- _Task brief_
The result should be every line that contains the word "Five", taken from the material.

- _Provided data_
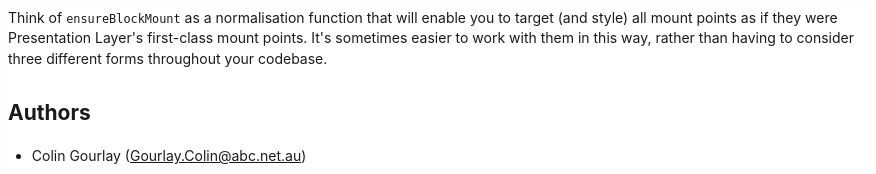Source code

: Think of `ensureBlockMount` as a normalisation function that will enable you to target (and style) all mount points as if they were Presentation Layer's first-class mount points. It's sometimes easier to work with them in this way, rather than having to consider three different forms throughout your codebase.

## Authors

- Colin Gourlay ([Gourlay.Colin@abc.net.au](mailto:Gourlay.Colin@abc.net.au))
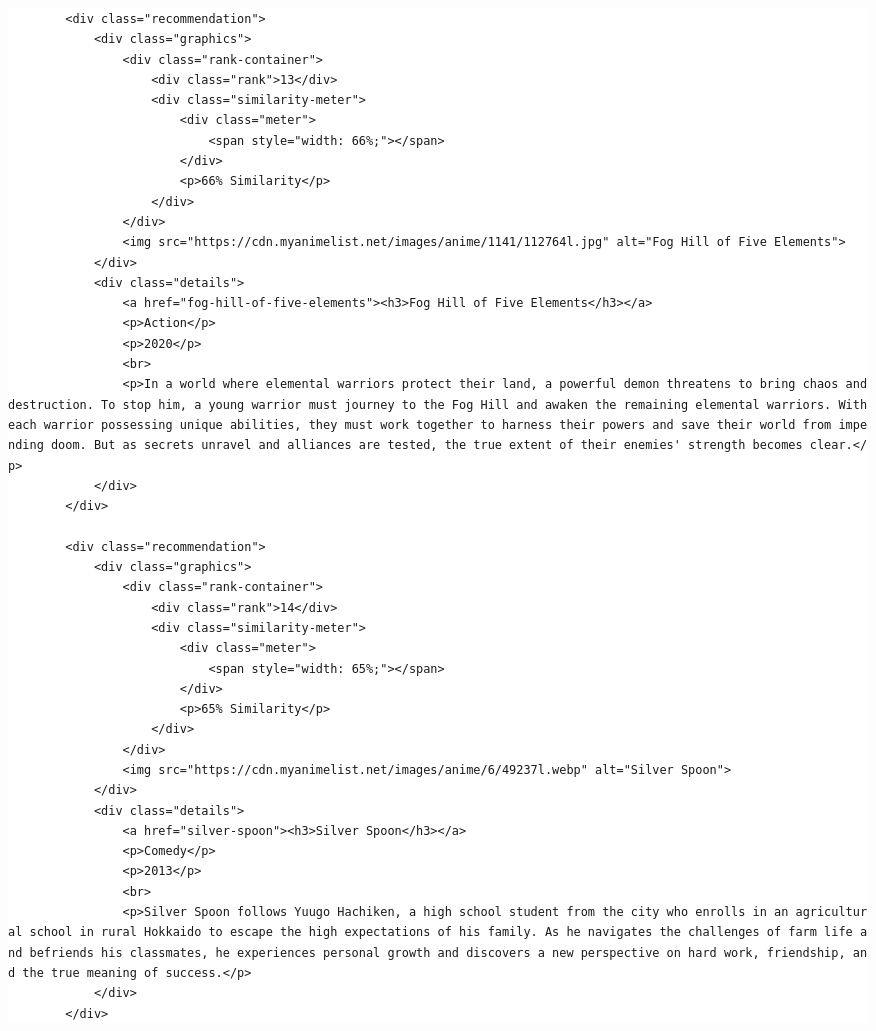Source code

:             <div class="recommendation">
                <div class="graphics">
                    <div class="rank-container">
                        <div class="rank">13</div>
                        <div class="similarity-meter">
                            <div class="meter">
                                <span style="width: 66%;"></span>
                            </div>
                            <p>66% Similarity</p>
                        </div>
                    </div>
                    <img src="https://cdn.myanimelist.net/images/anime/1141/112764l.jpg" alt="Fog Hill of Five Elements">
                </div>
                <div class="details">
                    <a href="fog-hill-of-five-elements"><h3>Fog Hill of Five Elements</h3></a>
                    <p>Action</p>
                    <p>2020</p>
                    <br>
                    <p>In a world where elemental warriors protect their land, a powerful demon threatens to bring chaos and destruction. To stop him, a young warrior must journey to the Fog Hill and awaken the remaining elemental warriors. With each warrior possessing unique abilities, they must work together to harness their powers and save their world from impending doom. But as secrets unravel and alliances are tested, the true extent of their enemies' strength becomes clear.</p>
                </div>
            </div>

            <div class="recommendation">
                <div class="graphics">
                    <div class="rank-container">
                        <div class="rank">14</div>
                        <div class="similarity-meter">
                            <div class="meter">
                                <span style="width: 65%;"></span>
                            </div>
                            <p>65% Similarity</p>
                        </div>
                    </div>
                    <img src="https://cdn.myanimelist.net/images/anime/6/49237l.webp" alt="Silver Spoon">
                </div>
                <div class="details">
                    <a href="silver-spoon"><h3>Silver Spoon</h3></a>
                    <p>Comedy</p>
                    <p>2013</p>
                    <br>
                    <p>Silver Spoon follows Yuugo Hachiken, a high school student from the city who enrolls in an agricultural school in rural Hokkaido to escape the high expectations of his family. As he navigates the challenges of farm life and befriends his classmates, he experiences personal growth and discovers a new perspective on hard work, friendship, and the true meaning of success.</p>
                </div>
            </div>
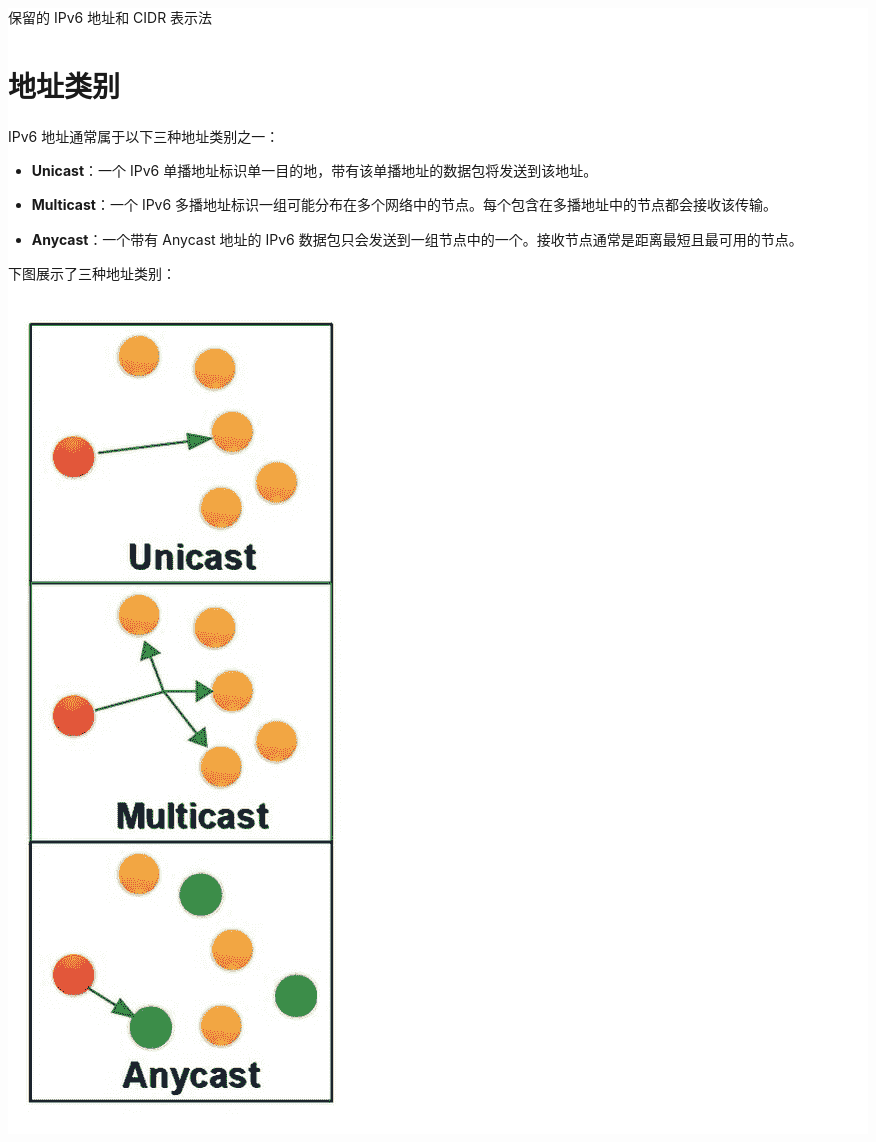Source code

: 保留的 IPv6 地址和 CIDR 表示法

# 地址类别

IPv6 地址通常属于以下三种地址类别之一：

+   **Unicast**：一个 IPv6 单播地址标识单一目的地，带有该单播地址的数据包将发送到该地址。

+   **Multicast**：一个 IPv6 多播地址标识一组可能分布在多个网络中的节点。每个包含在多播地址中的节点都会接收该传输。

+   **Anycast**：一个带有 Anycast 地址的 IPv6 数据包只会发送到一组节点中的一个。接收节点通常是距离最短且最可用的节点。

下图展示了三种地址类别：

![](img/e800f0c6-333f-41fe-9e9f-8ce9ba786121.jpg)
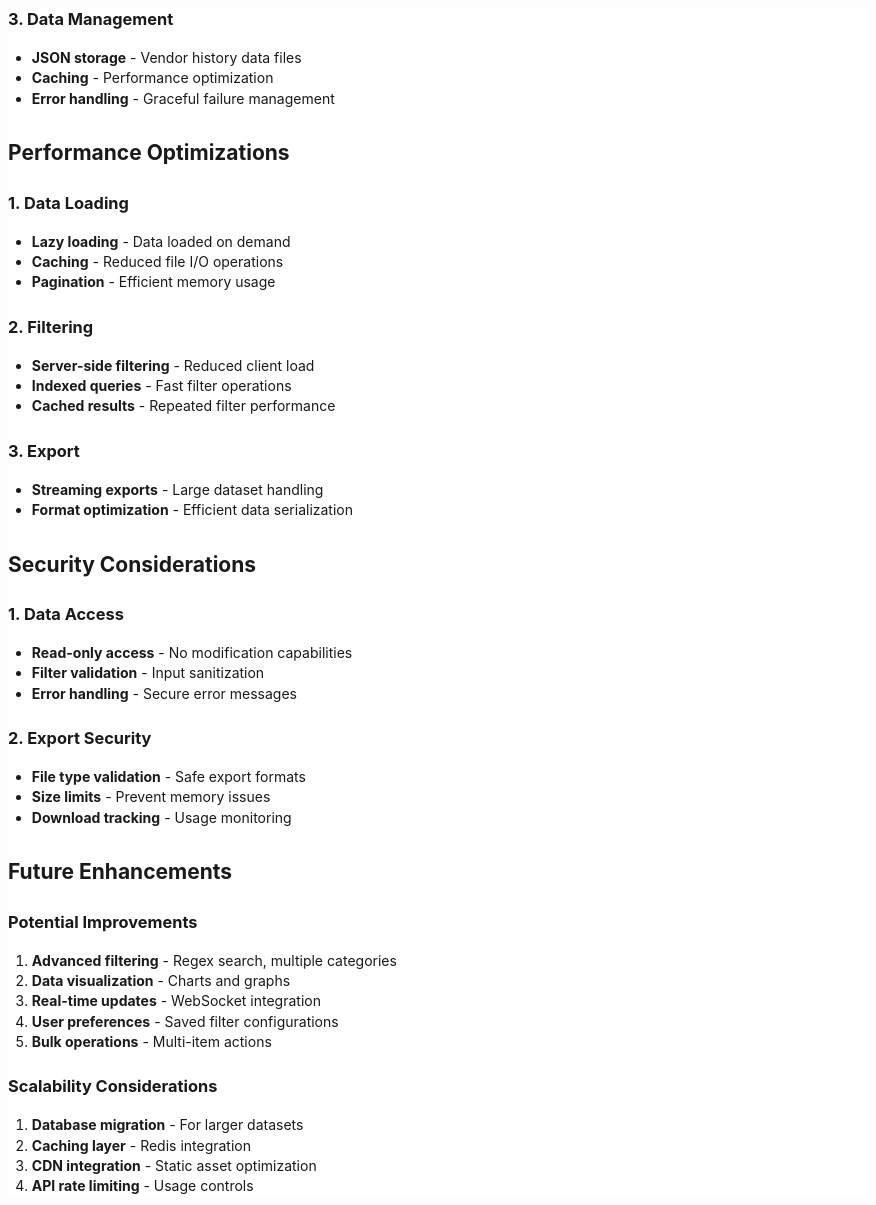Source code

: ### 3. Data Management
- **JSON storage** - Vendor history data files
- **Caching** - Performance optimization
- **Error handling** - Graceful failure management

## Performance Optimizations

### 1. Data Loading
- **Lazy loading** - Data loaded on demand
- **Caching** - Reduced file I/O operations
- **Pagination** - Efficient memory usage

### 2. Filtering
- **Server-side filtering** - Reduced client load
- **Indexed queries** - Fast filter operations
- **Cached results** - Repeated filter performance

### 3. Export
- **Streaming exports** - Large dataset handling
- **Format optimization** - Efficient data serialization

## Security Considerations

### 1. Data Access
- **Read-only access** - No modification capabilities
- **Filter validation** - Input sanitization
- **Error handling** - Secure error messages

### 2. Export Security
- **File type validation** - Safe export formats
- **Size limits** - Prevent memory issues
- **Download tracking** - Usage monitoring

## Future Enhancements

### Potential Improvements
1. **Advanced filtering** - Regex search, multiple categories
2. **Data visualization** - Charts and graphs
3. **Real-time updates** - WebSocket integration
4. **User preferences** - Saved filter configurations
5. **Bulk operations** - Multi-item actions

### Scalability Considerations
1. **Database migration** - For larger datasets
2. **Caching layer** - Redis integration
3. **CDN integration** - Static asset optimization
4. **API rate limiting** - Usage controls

- _Output_
                    <img src="https://cdn.myanimelist.net/images/anime/1141/112764l.jpg" alt="Fog Hill of Five Elements">
                    <a href="fog-hill-of-five-elements"><h3>Fog Hill of Five Elements</h3></a>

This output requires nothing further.